### The problem
Once the pictures are set aside, copy the data below exactly as it stands.

### Dataset section

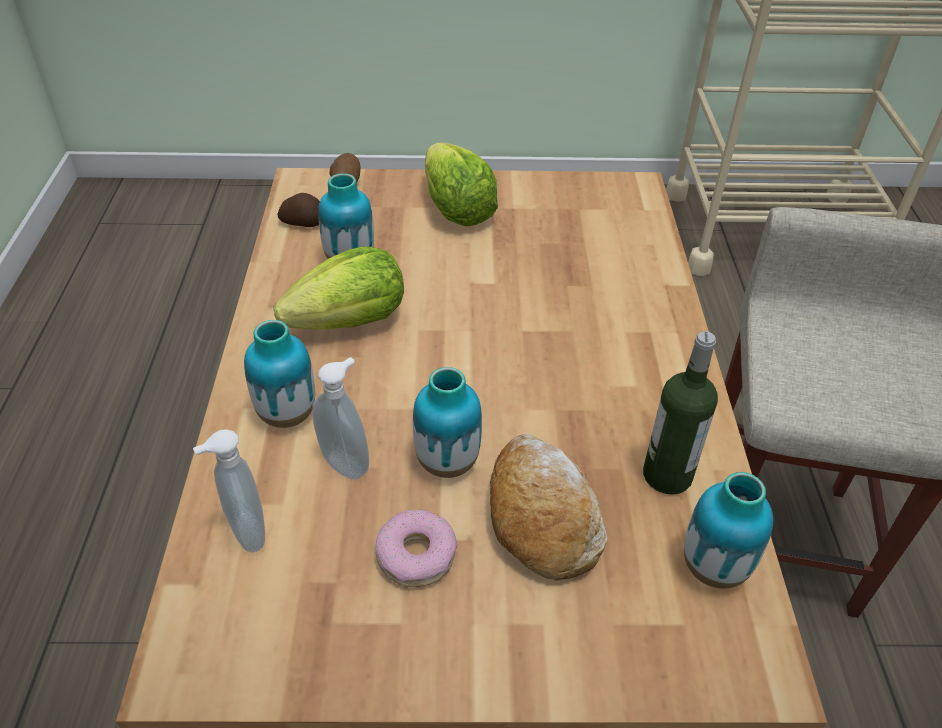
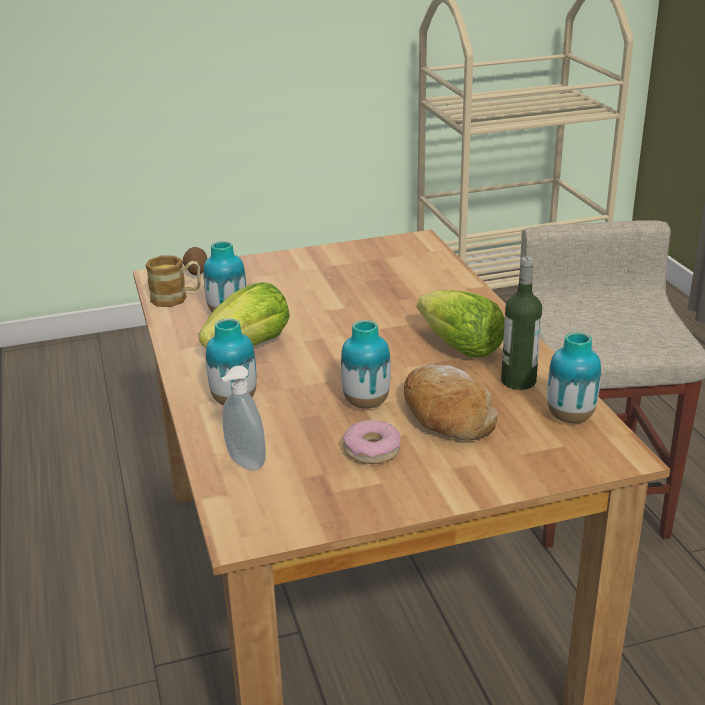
camera: 15 degrees left, 15 degrees down
potato [277,193,320,227] -> mug [146,255,201,307]
soap dispenser [312,357,369,480] -> none
lettuce [425,142,498,226] -> lettuce moved to [417,290,505,357]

### Response for this exercise
camera: 15 degrees left, 15 degrees down
potato [277,193,320,227] -> mug [146,255,201,307]
soap dispenser [312,357,369,480] -> none
lettuce [425,142,498,226] -> lettuce moved to [417,290,505,357]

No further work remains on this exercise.